Let $A$ a matrix $n\times n$ over $\mathbb R$. I'm trying to prove that $A$ is invertible $\iff\det A\neq 0$.
If $A$ is invertible, there is $B$ s.t. $AB=I$, and thus $$\det(A)\det(B)=\det(AB)=\det(I)=1,$$
and thus $\det A\neq 0$.
I have problem to prove the converse. Let $A$ s.t. $\det(A)\neq 0$. I would like to say that $$\det(A)\det(A)^{-1}=1.$$
I know that if $A^{-1}$ exist then $\det(A)^{-1}=\det(A^{-1})$, but since I have to prove that $A^{-1}$ exist, I can't use this formula… so how can I conclude ?
Best Answer
To continue the proof using your approach:
Use the definition of $\det( )$ as the unique alternating multilinear function acting on columns of the matrix such that $\det(I) = 1$ (as opposed to the definition that gives an algebraic expression for $\det()$ in terms of permuations).
$\det(A) \ne 0 \implies $ columns of $A$ are linearly independent $ \implies A$ is full rank.
To get the first arrow, you can do proof by contradiction. So assume the columns of $A$ are dependent and $A_1 = \sum_{i=2}^n c_iA_i$ for some $c_i$. Then $\det(A_1, …, A_n) = \det(A_1 - \sum_{i=2}^n c_iA_i, A_2 + c_2A_2, …, A_n + c_nA_n) = \det(0, A_2 + c_2A_2, …, A_n + c_nA_n) = 0$.

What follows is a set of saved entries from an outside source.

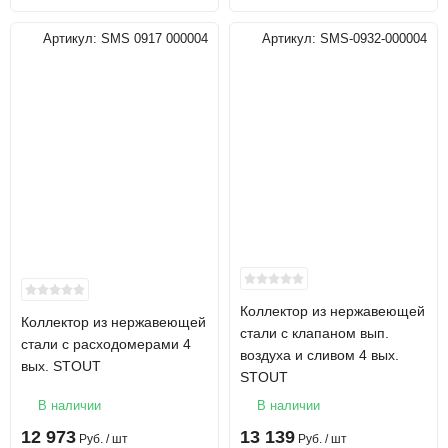
Артикул:
SMS 0917 000004
Артикул:
SMS-0932-000004
Коллектор из нержавеющей
Коллектор из нержавеющей
стали с клапаном вып.
стали с расходомерами 4
воздуха и сливом 4 вых.
вых. STOUT
STOUT
В наличии
В наличии
12 973
13 139
Руб.
/ шт
Руб.
/ шт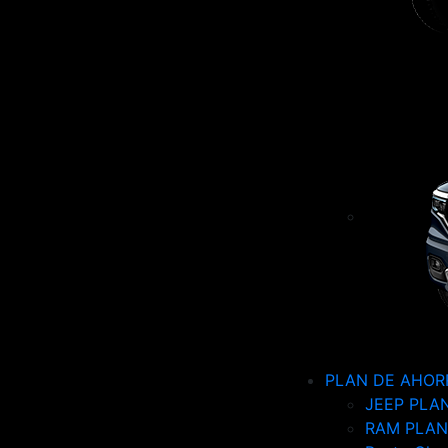
PLAN DE AHOR
JEEP PLA
RAM PLAN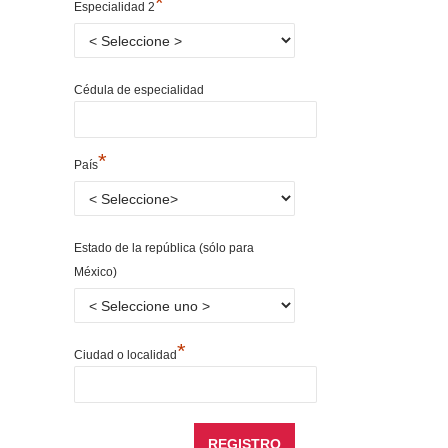
*
Especialidad 2
Cédula de especialidad
*
País
Estado de la república (sólo para
México)
*
Ciudad o localidad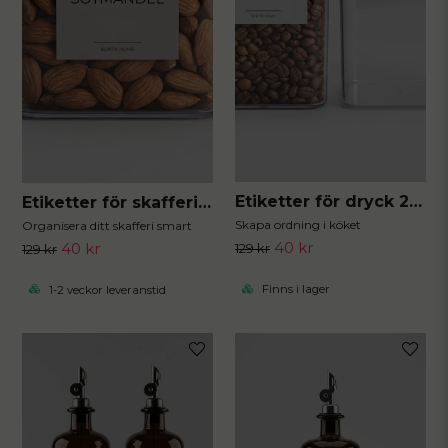
Etiketter för dryck 20st 5x5 cm
Etiketter för skafferiet 40st 5x5 cm
Skapa ordning i köket
Organisera ditt skafferi smart
40 kr
40 kr
129 kr
129 kr
Finns i lager
1-2 veckor leveranstid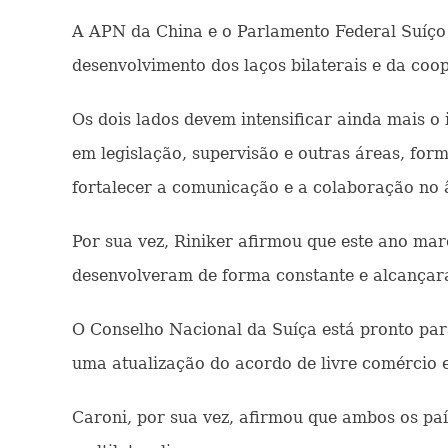
A APN da China e o Parlamento Federal Suíço 
desenvolvimento dos laços bilaterais e da coop
Os dois lados devem intensificar ainda mais o
em legislação, supervisão e outras áreas, for
fortalecer a comunicação e a colaboração no 
Por sua vez, Riniker afirmou que este ano marc
desenvolveram de forma constante e alcançara
O Conselho Nacional da Suíça está pronto pa
uma atualização do acordo de livre comércio e
Caroni, por sua vez, afirmou que ambos os pa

This is the contradiction.
To get the second arrow, it's just the definition of rank.
So $A$ is surjective. By rank-nullity theorem, it is also injective. Therefore it is bijective, proving the existence of $A^{-1}$ as a function. Then it is a small step to prove that $A^{-1}$ linear and then you can complete the proof.